## Input
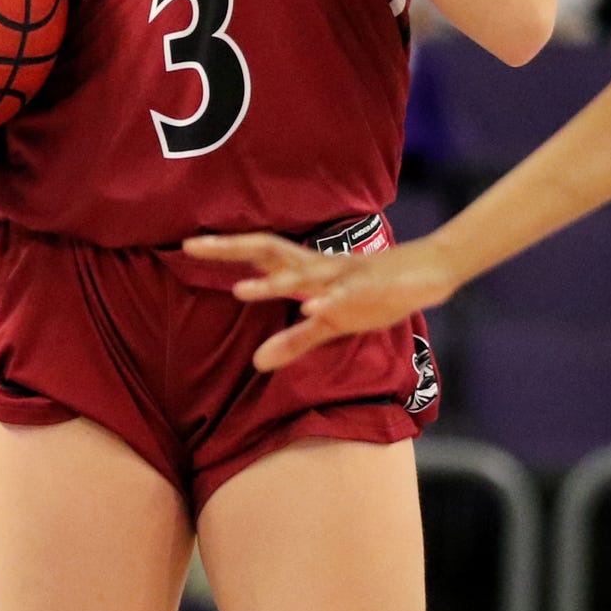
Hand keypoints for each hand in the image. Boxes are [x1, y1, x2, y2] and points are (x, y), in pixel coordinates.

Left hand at [180, 232, 459, 370]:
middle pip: (268, 251)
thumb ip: (293, 342)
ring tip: (240, 290)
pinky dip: (328, 301)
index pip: (258, 254)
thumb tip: (257, 364)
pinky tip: (312, 307)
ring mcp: (341, 278)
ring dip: (273, 284)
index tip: (186, 245)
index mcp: (306, 271)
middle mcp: (317, 268)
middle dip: (231, 249)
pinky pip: (345, 296)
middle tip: (192, 245)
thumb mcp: (329, 325)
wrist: (425, 273)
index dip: (224, 249)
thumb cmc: (372, 295)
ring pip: (303, 276)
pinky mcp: (368, 292)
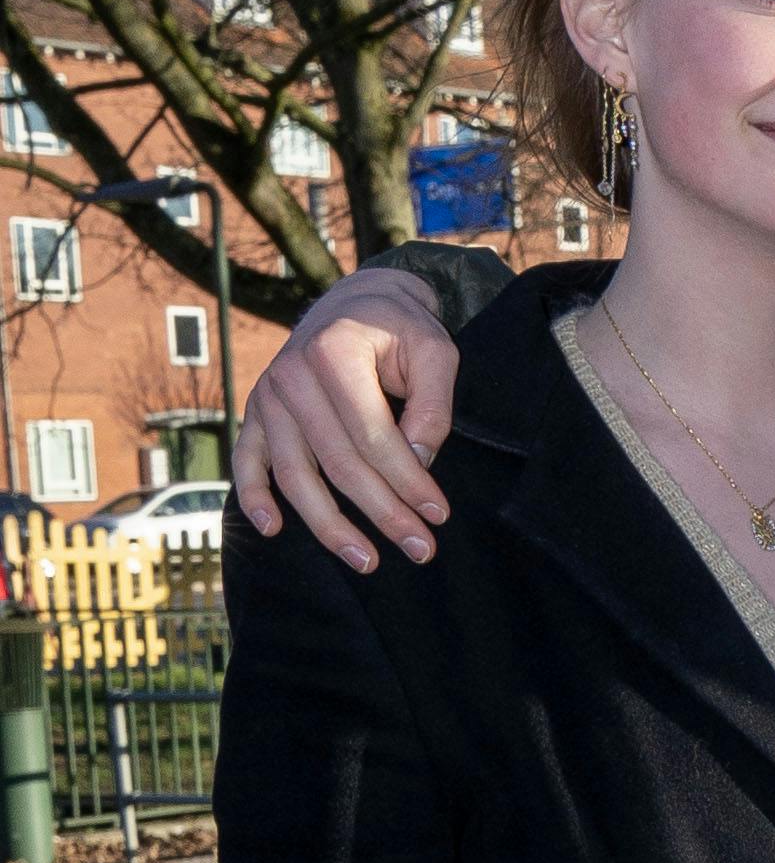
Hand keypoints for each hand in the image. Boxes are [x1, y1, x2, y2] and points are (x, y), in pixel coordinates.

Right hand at [233, 270, 466, 568]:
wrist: (356, 301)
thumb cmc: (400, 329)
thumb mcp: (435, 351)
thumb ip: (433, 405)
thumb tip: (419, 462)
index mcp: (333, 354)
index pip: (374, 437)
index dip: (408, 481)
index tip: (438, 514)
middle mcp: (291, 376)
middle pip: (338, 463)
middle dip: (382, 513)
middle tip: (421, 550)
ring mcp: (268, 396)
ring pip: (294, 474)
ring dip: (328, 524)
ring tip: (366, 560)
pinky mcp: (257, 411)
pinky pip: (247, 459)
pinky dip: (253, 495)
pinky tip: (271, 529)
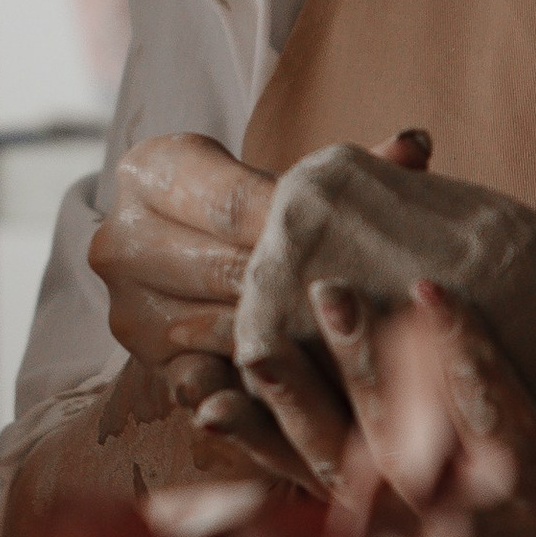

## How to complete this task
Restate each entry word for word; pictures stay out of the copy.

## Answer space
Hand keypoints for each hand in the image. Boxes are [x1, y1, x2, y2] and points are (x, y), in pixel coordinates.

Left hand at [180, 232, 459, 370]:
middle pip: (268, 251)
thumb ip: (293, 342)
ring tip: (240, 290)
pinky dip: (328, 301)
index pip: (258, 254)
thumb tip: (257, 364)
pinky tip: (312, 307)
ring mcp: (341, 278)
ring dip: (273, 284)
index tip: (186, 245)
index mcp: (306, 271)
middle mcp: (317, 268)
middle dip: (231, 249)
pinky pip: (345, 296)
middle tip: (192, 245)
thumb mcp: (329, 325)
wrist: (425, 273)
index dip: (224, 249)
thumb cmc: (372, 295)
ring pip: (303, 276)
pinky mcp: (368, 292)
Hand keypoints for each hand in the image. Boxes are [x1, y1, x2, y2] and points are (x, y), in pixel coordinates.

Right hand at [233, 270, 466, 568]:
wrist: (356, 301)
thumb cmc: (400, 329)
thumb mcp: (435, 351)
thumb ip: (433, 405)
thumb tip: (419, 462)
index mcp: (333, 354)
index pip: (374, 437)
index dip: (408, 481)
index tip: (438, 514)
middle mcp: (291, 376)
middle pip: (338, 463)
middle dip: (382, 513)
middle tip: (421, 550)
ring mcp: (268, 396)
ring pip: (294, 474)
ring dip: (328, 524)
ring tip: (366, 560)
pinky mcp: (257, 411)
pinky pip: (247, 459)
pinky dip: (253, 495)
pinky tip: (271, 529)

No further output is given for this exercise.